Взгляд уважения на Питирим Ильича отмечал всю дистанцию меж единицей с нолями и между нолем; он, сердечно приставив два пальца к очкам, нос просовывал свой между пальцами; вот он какой, – Синепапич: бесплечий чернич; но, как меч и как бич – труд, кирпич, разбивающий психиатрически школу Пэпэшеву.
И – ринулся к креслу, чтобы Синепапичу кресло вкатить под коленки, величие князя светлейшего перенеся к Синепапичу; а – невеличка какая! Макушкою князя в микитку, а носом – под пуп.

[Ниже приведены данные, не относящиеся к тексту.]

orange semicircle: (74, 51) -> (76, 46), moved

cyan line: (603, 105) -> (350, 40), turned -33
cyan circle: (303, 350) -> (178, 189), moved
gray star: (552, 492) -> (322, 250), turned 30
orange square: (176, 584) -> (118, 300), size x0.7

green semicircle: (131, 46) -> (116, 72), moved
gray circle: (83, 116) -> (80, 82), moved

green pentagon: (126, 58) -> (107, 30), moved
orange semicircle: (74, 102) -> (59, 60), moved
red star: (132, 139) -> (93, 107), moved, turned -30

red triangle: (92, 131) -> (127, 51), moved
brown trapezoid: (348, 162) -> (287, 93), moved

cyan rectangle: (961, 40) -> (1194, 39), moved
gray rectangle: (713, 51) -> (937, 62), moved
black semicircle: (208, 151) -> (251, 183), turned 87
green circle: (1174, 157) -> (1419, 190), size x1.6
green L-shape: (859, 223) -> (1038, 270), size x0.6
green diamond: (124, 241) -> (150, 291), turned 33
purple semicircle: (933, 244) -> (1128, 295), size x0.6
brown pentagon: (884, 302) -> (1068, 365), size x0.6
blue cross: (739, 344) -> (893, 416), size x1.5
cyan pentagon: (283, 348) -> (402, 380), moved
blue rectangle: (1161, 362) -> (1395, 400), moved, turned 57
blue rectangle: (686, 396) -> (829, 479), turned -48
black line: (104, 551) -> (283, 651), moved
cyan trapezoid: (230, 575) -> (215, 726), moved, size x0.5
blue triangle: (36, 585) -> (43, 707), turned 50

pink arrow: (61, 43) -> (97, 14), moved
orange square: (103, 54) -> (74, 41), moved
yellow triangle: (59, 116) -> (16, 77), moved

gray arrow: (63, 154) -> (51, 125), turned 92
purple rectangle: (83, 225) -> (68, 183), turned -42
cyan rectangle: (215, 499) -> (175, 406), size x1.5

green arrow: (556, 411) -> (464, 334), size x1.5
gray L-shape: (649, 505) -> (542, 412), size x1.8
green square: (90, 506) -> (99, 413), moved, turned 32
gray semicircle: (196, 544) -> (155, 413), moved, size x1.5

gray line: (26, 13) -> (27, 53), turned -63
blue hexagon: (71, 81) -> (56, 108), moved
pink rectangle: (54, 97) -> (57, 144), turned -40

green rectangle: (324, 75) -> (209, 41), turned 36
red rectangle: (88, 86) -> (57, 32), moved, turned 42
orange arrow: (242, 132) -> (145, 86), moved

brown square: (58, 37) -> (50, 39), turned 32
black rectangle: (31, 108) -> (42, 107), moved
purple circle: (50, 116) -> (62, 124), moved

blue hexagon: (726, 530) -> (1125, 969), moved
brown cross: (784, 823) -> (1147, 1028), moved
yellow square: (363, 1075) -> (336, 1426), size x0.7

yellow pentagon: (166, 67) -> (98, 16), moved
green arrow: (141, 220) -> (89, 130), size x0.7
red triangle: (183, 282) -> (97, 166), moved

Кресло выкатила Серафима Сергеевна, ланьим движеньем слетев с подоконника; в ней жест профессора всплыл, точно в зеркале; грацией нарисовался: в улыбке, с которой она от профессора перенеслась к Синепапичу.
Грации этой не видели; ведь для влетевших она – скучноватое рукопожатие, или – претык: время ж дорого!
А Синепапич, профессор, коллегу, профессора, спрашивал:
– Нравится вам в этом розовом доме, профессор? И руки профессор развел иронически:
– В желтом, хотите сказать? Что его перекрасили в розовый цвет, это только подчеркивает…
Не окончивши фразы, он сел.
Николай Николаич, хозяйское око напуча, пожал лишь плечами; оглядывал комнату:
– Стулья-то где?
К Плечепляткину дернулся:
– Стулья.
И вылетел бомбочкою Плечепляткин, студент, Куланскому и князю по стулу втащить.
Синепапич у столика сел; князь; оправивши фалды, осанисто сел пред профессором; а Куланский сел за князем, он дивное диво, мечту, – не профессора, – видел впервые; и скорчился робко за князем.
Висело молчание.
Вечность – младенец играющий
Паузу князь, вероятно, нарочно продлил – склоном лба и бородкой; как ласково щурился он и как бархатно высказал тенором внятным:
– Давно искал случая я навести вам, профессор, визит, – где был прежде? – чтоб дань удивленья, – соболезнования чуть-чуть он не дернул было; и, – помедлил, – с осмотром прекрасного здания этого: соединить.
И бородкой на фавнову рожу: в окно.
На дворе он с Пэпэшем любезничал: цель посещенья – лечебница-де не визит; Пэпэш, боднув ножкой, вскричал Препопанцу глазами:
– Вы слышали, что было сказано – там? И вы слышите, что говорится теперь?
Наступило молчанье; всем стало неловко; профессор, стреляя очковыми стеклами в руку, рукой барабанил; он не отзывался.
Все ж экзаменуемый возрастом, знанием, опытом, силой таланта и видом, и позою экзаменаторам робость внушал, как экзамен начать?
И – с чего?
Но забывши о всех, через голову всех – к Серафиме Сергевне он, суетясь озабоченно носом:
– Вы, ясное дело, впишите: для памяти.
И преисполненный думы, свирепо локтями на стол он упал:
– Минус «бе», плюс два «це», взяв в квадрат!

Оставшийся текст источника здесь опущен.